= KUTIPAN TEKS =
#####

ADU MERIAM KARBIT: TRADISI TURUN TEMURUN MASYARAKAT JONGGOL

9:48 PM

     Indonesia dikenal sebagai negara yang kaya akan keindahan alamnya. Tak hanya itu, indonesia dengan ratusan suku, memiliki tradisi dan budaya yang begitu beragam. Tradisi tersebut diwariskan oleh para leluhur dan masih tetap dilestarikan hingga saat ini. Berada tak jauh dari ibu kota negara, kabupaten Bogor tepatnya di kecamatan Jonggol, memiliki tradisi yang unik dalam merayakan kemenangan pasca hari raya Idul Fitri.

     Seluruh daerah di indonesia merayakan hari raya Idul Fitri dengan cara yang berbeda-beda, misalnya di Rembang Jawa Tengah ada Kupatan Kendeng, di Yogykarta ada Grebeg syawal, dan Perang Topat di Lombok. Jika biasanya perayaan identik dengan makanan dan kesenian, masyarakat Jonggol merayakan hari kemenangan dengan ‘berperang’. Lengkap dengan meriam dan karbit sebagai bahan peledaknya, pesta rakyat ini begitu menyita banyak perhatian publik.

aksi para petugas yang menyalakan meriam secara serentak
     Berbeda dengan tradisi meriam karbit di Pontianak, yang menyalakan meriam karbit pada saat malam takbiran di sepanjang tepian sungai kapuas. Di jonggol, tradisi meriam karbit akrab disebut dengan Ngadu Bedug/Kuluwung atau Ngadu Karbit yang artinya beradu atau bertanding meriam karbit, digelar beberapa hari pasca lebaran. Ada dua kubu yang bertarung saling berhadapan di ladang sawah yang dipisahkan oleh sungai Cipamingkis.

     Tahun ini yang berkesempatan beradu adalah desa Sukasirna dibantu desa Jonggol vs desa Balekambang dan desa Bendungan. Sebelum pertempuran dimulai, ada kesepakatan hitam di atas putih antara ketua panitia dari masing-masing kubu yang bertarung. Kesepakatan itu berisi, batas wilayah, jam istirahat, jam dimulai dan jam berakhirnya pertempuran. Tak ada hukuman bagi yang melanggar, namun biasanya jika ada yang melanggar akan mengundang keributan. Oleh karenanya disetiap kubu yang bertarung ada pengawasan dari aparat setempat. Kegiatan ini pun sudah ada ijin tertulis dari pihak kecamatan Jonggol dan polsek Jonggol.

     Radis, koordinator lapangan dari Jatinunggal memaparkan, bahwa untuk persiapan pesta rakyat ini memakan waktu kurang lebih satu bulan. Acara ini tidak dapat diprediksi kapan akan diadakan kembali, semua terjadi spontanitas saja.

#####

Data yang Dikumpulkan

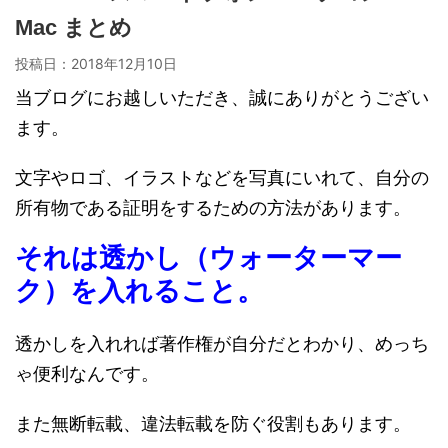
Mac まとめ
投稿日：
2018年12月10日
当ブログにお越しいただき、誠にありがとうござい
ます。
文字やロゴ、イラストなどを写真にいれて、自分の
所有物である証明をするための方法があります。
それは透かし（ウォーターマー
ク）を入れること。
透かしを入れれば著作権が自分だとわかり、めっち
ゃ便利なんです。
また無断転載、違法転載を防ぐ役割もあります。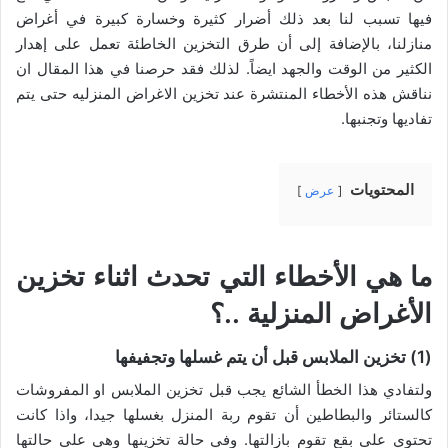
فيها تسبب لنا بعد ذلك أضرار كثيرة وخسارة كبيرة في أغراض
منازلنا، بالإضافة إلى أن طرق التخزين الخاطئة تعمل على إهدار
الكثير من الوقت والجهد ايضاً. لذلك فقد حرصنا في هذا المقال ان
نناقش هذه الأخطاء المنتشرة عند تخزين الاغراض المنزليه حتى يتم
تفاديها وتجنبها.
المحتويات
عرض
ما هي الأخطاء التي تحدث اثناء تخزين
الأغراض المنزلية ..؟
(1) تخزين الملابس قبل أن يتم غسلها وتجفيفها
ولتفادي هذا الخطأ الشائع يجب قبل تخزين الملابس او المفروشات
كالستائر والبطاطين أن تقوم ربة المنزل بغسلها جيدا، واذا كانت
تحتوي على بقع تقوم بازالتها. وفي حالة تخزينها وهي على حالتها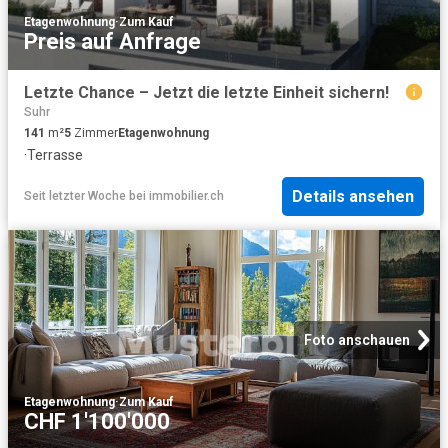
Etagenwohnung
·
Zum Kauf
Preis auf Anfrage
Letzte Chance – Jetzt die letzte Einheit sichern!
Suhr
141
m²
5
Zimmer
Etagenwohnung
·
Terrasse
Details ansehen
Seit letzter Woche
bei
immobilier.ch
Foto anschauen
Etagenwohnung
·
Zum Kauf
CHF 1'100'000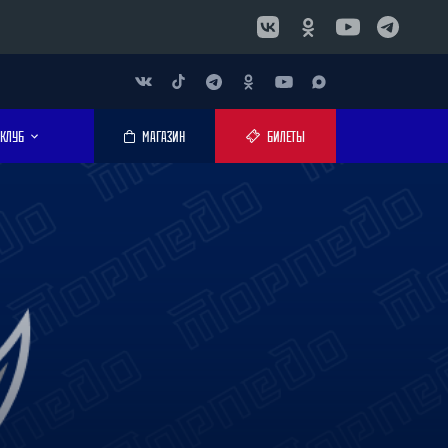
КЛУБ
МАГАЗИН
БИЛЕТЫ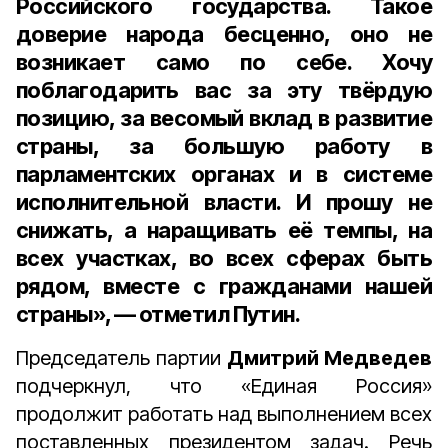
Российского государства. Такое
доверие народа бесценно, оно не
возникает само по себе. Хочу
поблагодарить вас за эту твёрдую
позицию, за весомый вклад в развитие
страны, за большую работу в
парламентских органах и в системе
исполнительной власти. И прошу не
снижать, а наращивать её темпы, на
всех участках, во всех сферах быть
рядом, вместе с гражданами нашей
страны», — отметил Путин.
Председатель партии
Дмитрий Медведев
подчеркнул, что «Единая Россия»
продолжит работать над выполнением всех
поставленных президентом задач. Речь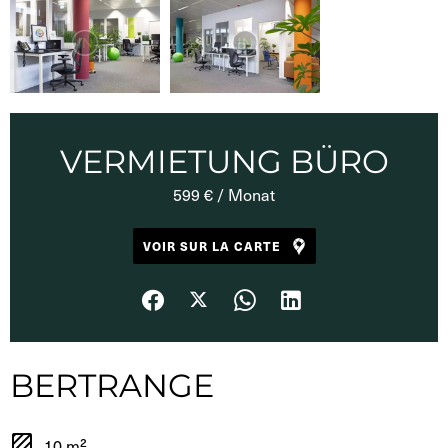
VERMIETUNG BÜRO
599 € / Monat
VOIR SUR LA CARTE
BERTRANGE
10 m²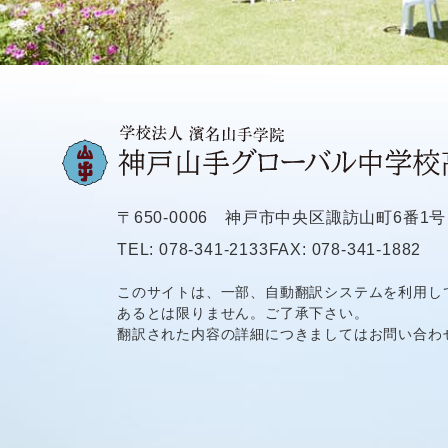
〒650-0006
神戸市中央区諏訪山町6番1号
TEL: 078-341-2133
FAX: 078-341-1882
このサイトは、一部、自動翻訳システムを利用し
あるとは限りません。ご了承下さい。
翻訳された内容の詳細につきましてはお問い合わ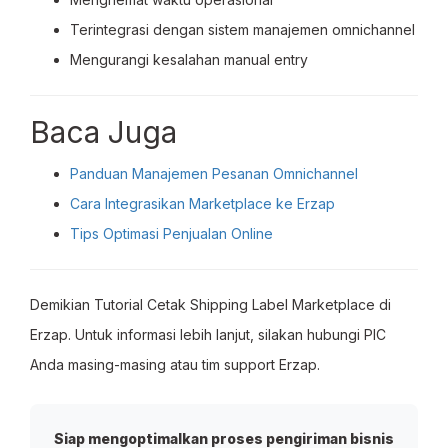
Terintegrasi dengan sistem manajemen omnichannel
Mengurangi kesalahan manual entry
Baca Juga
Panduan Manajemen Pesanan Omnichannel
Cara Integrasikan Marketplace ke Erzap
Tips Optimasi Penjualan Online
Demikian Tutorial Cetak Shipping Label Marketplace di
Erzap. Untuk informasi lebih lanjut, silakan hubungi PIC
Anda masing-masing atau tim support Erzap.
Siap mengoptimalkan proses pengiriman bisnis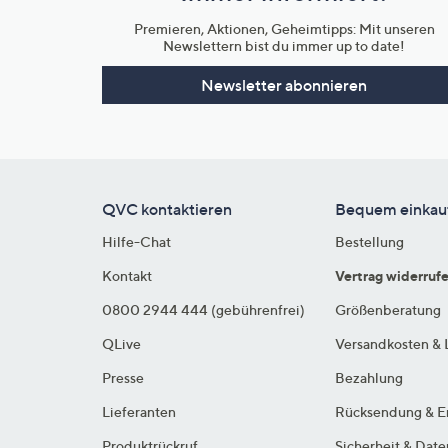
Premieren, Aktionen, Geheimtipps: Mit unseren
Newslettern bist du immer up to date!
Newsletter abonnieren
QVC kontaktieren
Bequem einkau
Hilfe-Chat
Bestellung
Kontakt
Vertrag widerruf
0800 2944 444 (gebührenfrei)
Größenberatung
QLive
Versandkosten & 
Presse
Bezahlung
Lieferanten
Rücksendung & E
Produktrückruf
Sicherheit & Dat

#####

= LATIHAN YANG DIKERJAKAN =
1. Menurut teks tentang adu meriam karbit di Jonggol, desa apa saja yang ikut beradu tahun ini? Sebutkan semuanya.
2. Dalam teks tentang adu meriam karbit di Jonggol, sungai apa yang memisahkan kedua kubu yang bertarung?
3. Lanjutkan teks tentang adu meriam karbit di Jonggol dari kalimat terakhirnya.
Materi yang dikumpulkan itu tidak berperan di sini.

= JAWABAN PER TUGAS =
1. Sukasirna, Jonggol, Balekambang, dan Bendungan.

2. Sungai Cipamingkis.

3.
“Kegiatan ini sudah ada dari leluhur kami, jika leluhur kami menghendaki maka masyarakan akan tergerak untuk mengadakan kegiatan ini. Tapi jika leluhur kami tidak mengijinkan maka tidak akan terjadi sekalipun persiapan sudah 50% jalan. Misalnya tahun kemarin, dari desa sebelah persiapan mereka sudah 50%, tapi dari pihak kami tidak ada bergerak, maka tidak terlaksana,” kata lelaki separuh baya itu.

semua bersiap membakar meriam setelah aba-aba di berikan oleh koordinator lapangan.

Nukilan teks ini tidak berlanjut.